From Bruch to the Beatles
A real Guitar Hero, Richard Savino brings the Beatles to the Mammoth Lakes Music Festival. (Photo Mammoth Lakes Music Festival)
Earlier this year, when it seemed Mammoth wasn’t going to have much of a spring, I popped Vivaldi’s “Four Seasons” in the CD player.
I figured if I couldn’t experience “Spring,” at least I could listen to it! It further reminded me of how unique and cool chamber music can be. And with some of the world’s best chamber music players already living here (the Felici Trio), now that we’re fully into summer, you can feast on those cool sounds during the Mammoth Lakes Music Festival at Cerro Coso College through Aug. 6.
As usual, the program sports variety, running the gamut from Beethoven to Bruch to the Beatles.
In that spirit, the Trio (Rebecca Hang, Steven Vanhauwaert and Brian Schuldt) and some of the festival’s regulars are going to more than get by with a little help from their friends. This year, old acquaintances will be on hand to mix it up with the festival’s other stellar players, including Corey Cerovsek and Emilio Colón.
Newbies this year include Ron Selka, principal clarinetist with the Israel Philharmonic Orchestra, an old friend Hang has known since her teens.
Then there’s Mark Votapek, a professor at University of Arizona Tuscon, who Schuldt remembers from his college years in Indiana. “I remember him as a clean-shaven music student and a violist we both know showed me a recent photo of a guy with this ZZ Top beard after 8 weeks hiking the Pacific Crest Trail,” Schuldt recalled.
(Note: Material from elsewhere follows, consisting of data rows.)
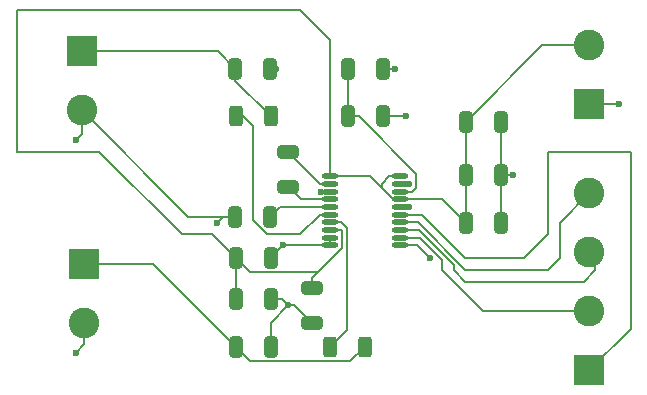
<source format=gbr>
%TF.GenerationSoftware,KiCad,Pcbnew,8.0.6*%
%TF.CreationDate,2025-11-11T21:27:36-08:00*%
%TF.ProjectId,I2S_Dac,4932535f-4461-4632-9e6b-696361645f70,rev?*%
%TF.SameCoordinates,Original*%
%TF.FileFunction,Copper,L1,Top*%
%TF.FilePolarity,Positive*%
%FSLAX46Y46*%
G04 Gerber Fmt 4.6, Leading zero omitted, Abs format (unit mm)*
G04 Created by KiCad (PCBNEW 8.0.6) date 2025-11-11 21:27:36*
%MOMM*%
%LPD*%
G01*
G04 APERTURE LIST*
G04 Aperture macros list*
%AMRoundRect*
0 Rectangle with rounded corners*
0 $1 Rounding radius*
0 $2 $3 $4 $5 $6 $7 $8 $9 X,Y pos of 4 corners*
0 Add a 4 corners polygon primitive as box body*
4,1,4,$2,$3,$4,$5,$6,$7,$8,$9,$2,$3,0*
0 Add four circle primitives for the rounded corners*
1,1,$1+$1,$2,$3*
1,1,$1+$1,$4,$5*
1,1,$1+$1,$6,$7*
1,1,$1+$1,$8,$9*
0 Add four rect primitives between the rounded corners*
20,1,$1+$1,$2,$3,$4,$5,0*
20,1,$1+$1,$4,$5,$6,$7,0*
20,1,$1+$1,$6,$7,$8,$9,0*
20,1,$1+$1,$8,$9,$2,$3,0*%
G04 Aperture macros list end*
%TA.AperFunction,SMDPad,CuDef*%
%ADD10O,1.400000X0.449999*%
%TD*%
%TA.AperFunction,ComponentPad*%
%ADD11R,2.600000X2.600000*%
%TD*%
%TA.AperFunction,ComponentPad*%
%ADD12C,2.600000*%
%TD*%
%TA.AperFunction,SMDPad,CuDef*%
%ADD13RoundRect,0.250000X-0.312500X-0.625000X0.312500X-0.625000X0.312500X0.625000X-0.312500X0.625000X0*%
%TD*%
%TA.AperFunction,SMDPad,CuDef*%
%ADD14RoundRect,0.250000X-0.650000X0.325000X-0.650000X-0.325000X0.650000X-0.325000X0.650000X0.325000X0*%
%TD*%
%TA.AperFunction,SMDPad,CuDef*%
%ADD15RoundRect,0.250000X-0.325000X-0.650000X0.325000X-0.650000X0.325000X0.650000X-0.325000X0.650000X0*%
%TD*%
%TA.AperFunction,SMDPad,CuDef*%
%ADD16RoundRect,0.250000X0.325000X0.650000X-0.325000X0.650000X-0.325000X-0.650000X0.325000X-0.650000X0*%
%TD*%
%TA.AperFunction,ViaPad*%
%ADD17C,0.600000*%
%TD*%
%TA.AperFunction,Conductor*%
%ADD18C,0.200000*%
%TD*%
G04 APERTURE END LIST*
D10*
%TO.P,U1,1,CPVDD*%
%TO.N,/CPVDD*%
X125550001Y-74075002D03*
%TO.P,U1,2,CAPP*%
%TO.N,Net-(U1-CAPP)*%
X125550001Y-74725003D03*
%TO.P,U1,3,CPGND*%
%TO.N,GND*%
X125550001Y-75375002D03*
%TO.P,U1,4,CAPM*%
%TO.N,Net-(U1-CAPM)*%
X125550001Y-76025003D03*
%TO.P,U1,5,VNEG*%
%TO.N,Net-(U1-VNEG)*%
X125550001Y-76675002D03*
%TO.P,U1,6,OUTL*%
%TO.N,Net-(U1-OUTL)*%
X125550001Y-77325003D03*
%TO.P,U1,7,OUTR*%
%TO.N,Net-(U1-OUTR)*%
X125550001Y-77975002D03*
%TO.P,U1,8,AVDD*%
%TO.N,/CPVDD*%
X125550001Y-78625003D03*
%TO.P,U1,9,AGND*%
%TO.N,GND*%
X125550001Y-79275002D03*
%TO.P,U1,10,DEMP*%
X125550001Y-79925003D03*
%TO.P,U1,11,FLT*%
X131450002Y-79925003D03*
%TO.P,U1,12,SCK*%
%TO.N,/I2SSerialClock*%
X131450002Y-79275002D03*
%TO.P,U1,13,BCK*%
%TO.N,/I2SBitClock*%
X131450002Y-78625003D03*
%TO.P,U1,14,DIN*%
%TO.N,/I2SDataOut*%
X131450002Y-77975002D03*
%TO.P,U1,15,LRCK*%
%TO.N,/I2SWordClock*%
X131450002Y-77325003D03*
%TO.P,U1,16,FMT*%
%TO.N,GND*%
X131450002Y-76675002D03*
%TO.P,U1,17,XSMT*%
%TO.N,/CPVDD*%
X131450002Y-76025003D03*
%TO.P,U1,18,LDOO*%
%TO.N,Net-(U1-LDOO)*%
X131450002Y-75375002D03*
%TO.P,U1,19,DGND*%
%TO.N,GND*%
X131450002Y-74725003D03*
%TO.P,U1,20,DVDD*%
%TO.N,/CPVDD*%
X131450002Y-74075002D03*
%TD*%
D11*
%TO.P,J1,1,Pin_1*%
%TO.N,/I2SWordClock*%
X147500000Y-90500000D03*
D12*
%TO.P,J1,2,Pin_2*%
%TO.N,/I2SSerialClock*%
X147500000Y-85500000D03*
%TO.P,J1,3,Pin_3*%
%TO.N,/I2SBitClock*%
X147500000Y-80500000D03*
%TO.P,J1,4,Pin_4*%
%TO.N,/I2SDataOut*%
X147500000Y-75500000D03*
%TD*%
D13*
%TO.P,R2,1*%
%TO.N,Net-(U1-OUTL)*%
X117575000Y-69000000D03*
%TO.P,R2,2*%
%TO.N,/LeftLineOutput*%
X120500000Y-69000000D03*
%TD*%
%TO.P,R1,1*%
%TO.N,Net-(U1-OUTR)*%
X125537500Y-88500000D03*
%TO.P,R1,2*%
%TO.N,/RightLineOutput*%
X128462500Y-88500000D03*
%TD*%
D11*
%TO.P,J3,1,Pin_1*%
%TO.N,/RightLineOutput*%
X104695000Y-81500000D03*
D12*
%TO.P,J3,2,Pin_2*%
%TO.N,GND*%
X104695000Y-86500000D03*
%TD*%
D11*
%TO.P,J2,1,Pin_1*%
%TO.N,/LeftLineOutput*%
X104500000Y-63500000D03*
D12*
%TO.P,J2,2,Pin_2*%
%TO.N,GND*%
X104500000Y-68500000D03*
%TD*%
D14*
%TO.P,C12,2*%
%TO.N,GND*%
X124000000Y-86475000D03*
%TO.P,C12,1*%
%TO.N,/CPVDD*%
X124000000Y-83525000D03*
%TD*%
D15*
%TO.P,C11,1*%
%TO.N,/CPVDD*%
X137025000Y-74000000D03*
%TO.P,C11,2*%
%TO.N,GND*%
X139975000Y-74000000D03*
%TD*%
%TO.P,C10,1*%
%TO.N,/CPVDD*%
X137025000Y-78000000D03*
%TO.P,C10,2*%
%TO.N,GND*%
X139975000Y-78000000D03*
%TD*%
%TO.P,C9,1*%
%TO.N,/CPVDD*%
X137025000Y-69500000D03*
%TO.P,C9,2*%
%TO.N,GND*%
X139975000Y-69500000D03*
%TD*%
%TO.P,C8,1*%
%TO.N,GND*%
X117525000Y-77500000D03*
%TO.P,C8,2*%
%TO.N,Net-(U1-VNEG)*%
X120475000Y-77500000D03*
%TD*%
D14*
%TO.P,C7,1*%
%TO.N,Net-(U1-CAPP)*%
X122000000Y-72025000D03*
%TO.P,C7,2*%
%TO.N,Net-(U1-CAPM)*%
X122000000Y-74975000D03*
%TD*%
D15*
%TO.P,C6,1*%
%TO.N,Net-(U1-LDOO)*%
X127050000Y-69000000D03*
%TO.P,C6,2*%
%TO.N,GND*%
X130000000Y-69000000D03*
%TD*%
D16*
%TO.P,C5,1*%
%TO.N,GND*%
X130000000Y-65000000D03*
%TO.P,C5,2*%
%TO.N,Net-(U1-LDOO)*%
X127050000Y-65000000D03*
%TD*%
D15*
%TO.P,C4,1*%
%TO.N,/LeftLineOutput*%
X117525000Y-65000000D03*
%TO.P,C4,2*%
%TO.N,GND*%
X120475000Y-65000000D03*
%TD*%
%TO.P,C3,1*%
%TO.N,/RightLineOutput*%
X117550000Y-88500000D03*
%TO.P,C3,2*%
%TO.N,GND*%
X120500000Y-88500000D03*
%TD*%
%TO.P,C2,2*%
%TO.N,GND*%
X120500000Y-84500000D03*
%TO.P,C2,1*%
%TO.N,/CPVDD*%
X117550000Y-84500000D03*
%TD*%
D16*
%TO.P,C1,1*%
%TO.N,GND*%
X120500000Y-81000000D03*
%TO.P,C1,2*%
%TO.N,/CPVDD*%
X117550000Y-81000000D03*
%TD*%
D11*
%TO.P,J4,1,Pin_1*%
%TO.N,GND*%
X147500000Y-68000000D03*
D12*
%TO.P,J4,2,Pin_2*%
%TO.N,/CPVDD*%
X147500000Y-63000000D03*
%TD*%
D17*
%TO.N,GND*%
X141000000Y-74000000D03*
X132000000Y-69000000D03*
X150000000Y-68000000D03*
X116000000Y-78000000D03*
X132246133Y-74725003D03*
X132246133Y-76675002D03*
X124753870Y-75375002D03*
X121574997Y-79925003D03*
X122000000Y-85000000D03*
X121000000Y-65000000D03*
X131000000Y-65000000D03*
X104000000Y-89000000D03*
X104000000Y-71000000D03*
X134000000Y-81000000D03*
%TD*%
D18*
%TO.N,/CPVDD*%
X147500000Y-63000000D02*
X143525000Y-63000000D01*
X143525000Y-63000000D02*
X137025000Y-69500000D01*
X99000000Y-60000000D02*
X123000000Y-60000000D01*
X117550000Y-81000000D02*
X115550000Y-79000000D01*
X106000000Y-72000000D02*
X99000000Y-72000000D01*
X115550000Y-79000000D02*
X113000000Y-79000000D01*
X113000000Y-79000000D02*
X106000000Y-72000000D01*
X99000000Y-72000000D02*
X99000000Y-60000000D01*
X125550001Y-62550001D02*
X125550001Y-74075002D01*
X123000000Y-60000000D02*
X125550001Y-62550001D01*
%TO.N,GND*%
X139975000Y-78000000D02*
X139975000Y-74000000D01*
X139975000Y-69500000D02*
X139975000Y-74000000D01*
X139975000Y-74000000D02*
X141000000Y-74000000D01*
X130000000Y-69000000D02*
X132000000Y-69000000D01*
X147500000Y-68000000D02*
X150000000Y-68000000D01*
%TO.N,/CPVDD*%
X125550001Y-74075002D02*
X128932540Y-74075002D01*
X128932540Y-74075002D02*
X129928769Y-75071231D01*
%TO.N,GND*%
X104500000Y-68500000D02*
X113500000Y-77500000D01*
X113500000Y-77500000D02*
X117525000Y-77500000D01*
%TO.N,/LeftLineOutput*%
X104500000Y-63500000D02*
X116025000Y-63500000D01*
X116025000Y-63500000D02*
X117525000Y-65000000D01*
%TO.N,/RightLineOutput*%
X104695000Y-81500000D02*
X110550000Y-81500000D01*
X110550000Y-81500000D02*
X117550000Y-88500000D01*
%TO.N,/I2SWordClock*%
X147500000Y-90500000D02*
X151000000Y-87000000D01*
X151000000Y-72000000D02*
X144000000Y-72000000D01*
X142000000Y-81000000D02*
X137000000Y-81000000D01*
X151000000Y-87000000D02*
X151000000Y-72000000D01*
X144000000Y-79000000D02*
X142000000Y-81000000D01*
X144000000Y-72000000D02*
X144000000Y-79000000D01*
X137000000Y-81000000D02*
X133325003Y-77325003D01*
X133325003Y-77325003D02*
X131450002Y-77325003D01*
%TO.N,/I2SDataOut*%
X137000000Y-82000000D02*
X144000000Y-82000000D01*
X145000000Y-81000000D02*
X145000000Y-78000000D01*
X145000000Y-78000000D02*
X147500000Y-75500000D01*
X131450002Y-77975002D02*
X132975002Y-77975002D01*
X132975002Y-77975002D02*
X137000000Y-82000000D01*
X144000000Y-82000000D02*
X145000000Y-81000000D01*
%TO.N,/I2SBitClock*%
X131450002Y-78625003D02*
X133039217Y-78625003D01*
X136000000Y-82000000D02*
X137000000Y-83000000D01*
X133039217Y-78625003D02*
X136000000Y-81585786D01*
X136000000Y-81585786D02*
X136000000Y-82000000D01*
X148000000Y-82000000D02*
X148000000Y-81000000D01*
X137000000Y-83000000D02*
X147000000Y-83000000D01*
X147000000Y-83000000D02*
X148000000Y-82000000D01*
X148000000Y-81000000D02*
X147500000Y-80500000D01*
%TO.N,/I2SSerialClock*%
X135000000Y-81151471D02*
X135000000Y-82000000D01*
X135000000Y-82000000D02*
X138500000Y-85500000D01*
X133123531Y-79275002D02*
X135000000Y-81151471D01*
X131450002Y-79275002D02*
X133123531Y-79275002D01*
X138500000Y-85500000D02*
X147500000Y-85500000D01*
%TO.N,GND*%
X124000000Y-86475000D02*
X122525000Y-85000000D01*
X122525000Y-85000000D02*
X122000000Y-85000000D01*
%TO.N,/CPVDD*%
X124000000Y-83525000D02*
X124000000Y-82692466D01*
X124000000Y-82692466D02*
X124492466Y-82200000D01*
%TO.N,Net-(U1-OUTR)*%
X125537500Y-88500000D02*
X126950001Y-87087499D01*
X126950001Y-87087499D02*
X126950001Y-78475002D01*
X126950001Y-78475002D02*
X126450001Y-77975002D01*
X126450001Y-77975002D02*
X125550001Y-77975002D01*
%TO.N,/RightLineOutput*%
X117550000Y-88500000D02*
X118750000Y-89700000D01*
X118750000Y-89700000D02*
X127262500Y-89700000D01*
X127262500Y-89700000D02*
X128462500Y-88500000D01*
%TO.N,/CPVDD*%
X117550000Y-84500000D02*
X117550000Y-81000000D01*
X117550000Y-81000000D02*
X118750000Y-82200000D01*
X118750000Y-82200000D02*
X124492466Y-82200000D01*
X124492466Y-82200000D02*
X126550001Y-80142465D01*
X126550001Y-80142465D02*
X126550001Y-78725003D01*
X126550001Y-78725003D02*
X126450001Y-78625003D01*
X126450001Y-78625003D02*
X125550001Y-78625003D01*
%TO.N,Net-(U1-CAPM)*%
X122000000Y-74975000D02*
X123050003Y-76025003D01*
X123050003Y-76025003D02*
X125550001Y-76025003D01*
%TO.N,Net-(U1-CAPP)*%
X122000000Y-72025000D02*
X124700003Y-74725003D01*
X124700003Y-74725003D02*
X125550001Y-74725003D01*
%TO.N,Net-(U1-OUTL)*%
X117575000Y-69000000D02*
X118137500Y-69000000D01*
X118137500Y-69000000D02*
X119000000Y-69862500D01*
X119000000Y-69862500D02*
X119000000Y-77784744D01*
X119000000Y-77784744D02*
X120215256Y-79000000D01*
X120215256Y-79000000D02*
X122975004Y-79000000D01*
X124650001Y-77325003D02*
X125550001Y-77325003D01*
X122975004Y-79000000D02*
X124650001Y-77325003D01*
%TO.N,Net-(U1-VNEG)*%
X120475000Y-77500000D02*
X121299998Y-76675002D01*
X121299998Y-76675002D02*
X125550001Y-76675002D01*
%TO.N,/LeftLineOutput*%
X117525000Y-65000000D02*
X117525000Y-66025000D01*
X117525000Y-66025000D02*
X120500000Y-69000000D01*
%TO.N,Net-(U1-LDOO)*%
X127050000Y-69000000D02*
X127050000Y-65000000D01*
X131450002Y-75375002D02*
X132517465Y-75375002D01*
X132846133Y-75046334D02*
X132846133Y-73846133D01*
X132517465Y-75375002D02*
X132846133Y-75046334D01*
X132846133Y-73846133D02*
X128000000Y-69000000D01*
X128000000Y-69000000D02*
X127050000Y-69000000D01*
%TO.N,/CPVDD*%
X129928769Y-75071231D02*
X130882541Y-76025003D01*
X130550002Y-74075002D02*
X129928769Y-74696235D01*
X129928769Y-74696235D02*
X129928769Y-75071231D01*
X131450002Y-74075002D02*
X130550002Y-74075002D01*
X137025000Y-74000000D02*
X137025000Y-78000000D01*
X137025000Y-69500000D02*
X137025000Y-74000000D01*
X131450002Y-76025003D02*
X135050003Y-76025003D01*
X135050003Y-76025003D02*
X137025000Y-78000000D01*
X130882541Y-76025003D02*
X131450002Y-76025003D01*
%TO.N,GND*%
X116500000Y-77500000D02*
X116000000Y-78000000D01*
X117525000Y-77500000D02*
X116500000Y-77500000D01*
X131450002Y-74725003D02*
X132246133Y-74725003D01*
X131450002Y-76675002D02*
X132246133Y-76675002D01*
X125550001Y-75375002D02*
X124753870Y-75375002D01*
X125550001Y-79925003D02*
X121574997Y-79925003D01*
X121574997Y-79925003D02*
X120500000Y-81000000D01*
X125550001Y-79275002D02*
X125550001Y-79925003D01*
X120500000Y-88500000D02*
X120500000Y-86500000D01*
X120500000Y-86500000D02*
X122000000Y-85000000D01*
X121500000Y-84500000D02*
X122000000Y-85000000D01*
X120500000Y-84500000D02*
X121500000Y-84500000D01*
X120475000Y-65000000D02*
X121000000Y-65000000D01*
X130000000Y-65000000D02*
X131000000Y-65000000D01*
X104695000Y-88305000D02*
X104000000Y-89000000D01*
X104695000Y-86500000D02*
X104695000Y-88305000D01*
X104500000Y-70500000D02*
X104000000Y-71000000D01*
X104500000Y-68500000D02*
X104500000Y-70500000D01*
X132925003Y-79925003D02*
X134000000Y-81000000D01*
X131450002Y-79925003D02*
X132925003Y-79925003D01*
%TD*%
M02*

</source>
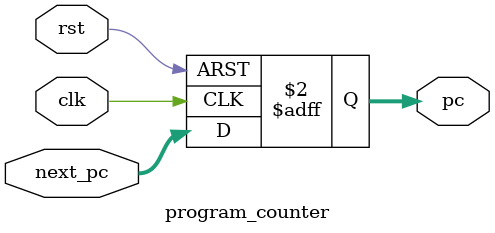
<source format=sv>
module program_counter(
  input var logic clk,
  input var logic rst,
  input var logic [31:0] next_pc,
  output var logic [31:0] pc
);

always_ff @(posedge clk or posedge rst) begin
  if (rst) begin
    pc <= 0;
  end
  else begin
    pc <= next_pc;
  end
end

endmodule
</source>
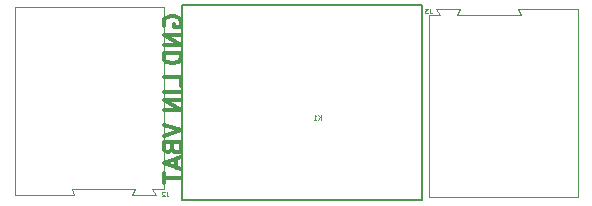
<source format=gbr>
G04 #@! TF.GenerationSoftware,KiCad,Pcbnew,(2018-02-16 revision c95340fba)-makepkg*
G04 #@! TF.CreationDate,2018-04-16T21:08:27+02:00*
G04 #@! TF.ProjectId,lin_bb,6C696E5F62622E6B696361645F706362,rev?*
G04 #@! TF.SameCoordinates,Original*
G04 #@! TF.FileFunction,Legend,Bot*
G04 #@! TF.FilePolarity,Positive*
%FSLAX46Y46*%
G04 Gerber Fmt 4.6, Leading zero omitted, Abs format (unit mm)*
G04 Created by KiCad (PCBNEW (2018-02-16 revision c95340fba)-makepkg) date 04/16/18 21:08:27*
%MOMM*%
%LPD*%
G01*
G04 APERTURE LIST*
%ADD10C,0.300000*%
%ADD11C,0.120000*%
%ADD12C,0.150000*%
%ADD13C,0.100000*%
G04 APERTURE END LIST*
D10*
X144212571Y-118185714D02*
X145712571Y-118685714D01*
X144212571Y-119185714D01*
X144926857Y-120185714D02*
X144998285Y-120400000D01*
X145069714Y-120471428D01*
X145212571Y-120542857D01*
X145426857Y-120542857D01*
X145569714Y-120471428D01*
X145641142Y-120400000D01*
X145712571Y-120257142D01*
X145712571Y-119685714D01*
X144212571Y-119685714D01*
X144212571Y-120185714D01*
X144284000Y-120328571D01*
X144355428Y-120400000D01*
X144498285Y-120471428D01*
X144641142Y-120471428D01*
X144784000Y-120400000D01*
X144855428Y-120328571D01*
X144926857Y-120185714D01*
X144926857Y-119685714D01*
X145284000Y-121114285D02*
X145284000Y-121828571D01*
X145712571Y-120971428D02*
X144212571Y-121471428D01*
X145712571Y-121971428D01*
X144212571Y-122257142D02*
X144212571Y-123114285D01*
X145712571Y-122685714D02*
X144212571Y-122685714D01*
X145712571Y-114891428D02*
X145712571Y-114177142D01*
X144212571Y-114177142D01*
X145712571Y-115391428D02*
X144212571Y-115391428D01*
X145712571Y-116105714D02*
X144212571Y-116105714D01*
X145712571Y-116962857D01*
X144212571Y-116962857D01*
X144284000Y-109855142D02*
X144212571Y-109712285D01*
X144212571Y-109498000D01*
X144284000Y-109283714D01*
X144426857Y-109140857D01*
X144569714Y-109069428D01*
X144855428Y-108998000D01*
X145069714Y-108998000D01*
X145355428Y-109069428D01*
X145498285Y-109140857D01*
X145641142Y-109283714D01*
X145712571Y-109498000D01*
X145712571Y-109640857D01*
X145641142Y-109855142D01*
X145569714Y-109926571D01*
X145069714Y-109926571D01*
X145069714Y-109640857D01*
X145712571Y-110569428D02*
X144212571Y-110569428D01*
X145712571Y-111426571D01*
X144212571Y-111426571D01*
X145712571Y-112140857D02*
X144212571Y-112140857D01*
X144212571Y-112498000D01*
X144284000Y-112712285D01*
X144426857Y-112855142D01*
X144569714Y-112926571D01*
X144855428Y-112998000D01*
X145069714Y-112998000D01*
X145355428Y-112926571D01*
X145498285Y-112855142D01*
X145641142Y-112712285D01*
X145712571Y-112498000D01*
X145712571Y-112140857D01*
D11*
X131622000Y-124121000D02*
X131622000Y-108221000D01*
X136672000Y-124121000D02*
X131622000Y-124121000D01*
X136422000Y-123621000D02*
X136672000Y-124121000D01*
X141822000Y-123621000D02*
X136422000Y-123621000D01*
X141572000Y-124121000D02*
X141822000Y-123621000D01*
X143572000Y-124121000D02*
X141572000Y-124121000D01*
X143272000Y-123621000D02*
X143572000Y-124121000D01*
X144222000Y-123621000D02*
X143272000Y-123621000D01*
X144222000Y-108221000D02*
X144222000Y-123621000D01*
X131622000Y-108221000D02*
X144222000Y-108221000D01*
X179274000Y-108416000D02*
X179274000Y-124316000D01*
X174224000Y-108416000D02*
X179274000Y-108416000D01*
X174474000Y-108916000D02*
X174224000Y-108416000D01*
X169074000Y-108916000D02*
X174474000Y-108916000D01*
X169324000Y-108416000D02*
X169074000Y-108916000D01*
X167324000Y-108416000D02*
X169324000Y-108416000D01*
X167624000Y-108916000D02*
X167324000Y-108416000D01*
X166674000Y-108916000D02*
X167624000Y-108916000D01*
X166674000Y-124316000D02*
X166674000Y-108916000D01*
X179274000Y-124316000D02*
X166674000Y-124316000D01*
D12*
X166116000Y-124587000D02*
X145796000Y-124587000D01*
X166116000Y-108077000D02*
X166116000Y-124587000D01*
X145796000Y-108077000D02*
X166116000Y-108077000D01*
X145796000Y-124587000D02*
X145796000Y-108077000D01*
D13*
X144468833Y-123859952D02*
X144468833Y-124145666D01*
X144487880Y-124202809D01*
X144525976Y-124240904D01*
X144583119Y-124259952D01*
X144621214Y-124259952D01*
X144297404Y-123898047D02*
X144278357Y-123879000D01*
X144240261Y-123859952D01*
X144145023Y-123859952D01*
X144106928Y-123879000D01*
X144087880Y-123898047D01*
X144068833Y-123936142D01*
X144068833Y-123974238D01*
X144087880Y-124031380D01*
X144316452Y-124259952D01*
X144068833Y-124259952D01*
X166757333Y-108365952D02*
X166757333Y-108651666D01*
X166776380Y-108708809D01*
X166814476Y-108746904D01*
X166871619Y-108765952D01*
X166909714Y-108765952D01*
X166604952Y-108365952D02*
X166357333Y-108365952D01*
X166490666Y-108518333D01*
X166433523Y-108518333D01*
X166395428Y-108537380D01*
X166376380Y-108556428D01*
X166357333Y-108594523D01*
X166357333Y-108689761D01*
X166376380Y-108727857D01*
X166395428Y-108746904D01*
X166433523Y-108765952D01*
X166547809Y-108765952D01*
X166585904Y-108746904D01*
X166604952Y-108727857D01*
X157521238Y-117782952D02*
X157521238Y-117382952D01*
X157292666Y-117782952D02*
X157464095Y-117554380D01*
X157292666Y-117382952D02*
X157521238Y-117611523D01*
X156911714Y-117782952D02*
X157140285Y-117782952D01*
X157026000Y-117782952D02*
X157026000Y-117382952D01*
X157064095Y-117440095D01*
X157102190Y-117478190D01*
X157140285Y-117497238D01*
M02*

</source>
Votapek, whose wife Emma (a principal in the symphony in Arizona) will also play the festival, plans to hike some trails while he’s in town.
Also back to play with his Felici friends is Bulgarian pianist Sarkis Baltaian, who auditioned for the Trio many years ago. “You’ve heard of ‘six degrees of separation?’ With the musical community it’s more like 2!” Schuldt quipped.
New friendships will hopefully be fostered with young students attending the Sierra Academy of Music (SAM), which runs alongside the festival. Students from California and Denver will learn and play along with contemporaries from as far away as Spain. They’ll also get to share the stage in an SAM student recital next Saturday, July 31, at 10 a.m. (Note: this is a free concert, and the festival’s only daytime show.) Last year’s performance drew raves from the audience.
Among the numerous shows on the lineup, a few highlights include “Bohemian Rhapsody,” with music from Dvorák and Brahms, and “Guitar Hero,” showcasing Spanish Baroque music for guitar, including music by Villa-Lobos and Boccherini (who Hang describes as more “Early Classical” as opposed to Baroque). And as a special treat, Richard Savino plays the Beatles arranged for solo guitar by Cuban composer and guitarist Leo Brouwer.
Make sure you read Hang’s program notes on the material and the musicians, including Amadi Azikiwe, Lina Bahn, Tim Frank, Oscar Hidalgo, Scott Hosfeld, vocalist Maria Jette (well known from her appearances on Garrison Keillor’s “Prairie Home Companion”), Aimee Kreston, Maria Newman (daughter of nine-time Oscar winner Alfred Newman and a composer/performer in her own right), Nokuthula Ngwenyama (a professor in residence at Hang’s and Schuldt’s alma mater, Indiana University), Andrew Picken and Josefina Vergara.
The festival shows usually have had only two days of actual rehearsal, which doesn’t seem to bother Hang. “If we had more time, we could delve deeper, but sometimes quicker is more exciting,” she said. Chamber music, as opposed to its symphonic big brother, is essentially “one person to one part.” Instead of 30 violins arranged hierarchically, a single violin carries that part of the piece, which Schuldt and Hang point out allows for more “individual expression.”
“You’re playing from your heart even as your head’s working in the background,” Hang explained. In terms of its popularity with and accessibility to mass audiences, Hang likens the art form to developing a taste for wine. “You try a glass and ask yourself, ‘What do I like about it?’ It says different things to different palates.”
The festival, which uses Cerro Coso College’s main lobby as its venue, has no sound system of any kind. The sound is purely acoustic, “mixed” only by the intricacies of the musicians.
The lobby, however, was the subject of a sound engineer analysis. “It’s almost acoustically perfect,” Schuldt said. “The ceiling’s not parallel, and it’s got just the right mix of wood and sound absorbing materials,” he described. “You get great separation and reverb. When we record, we just hang two stereo mics and the room takes care of the rest.”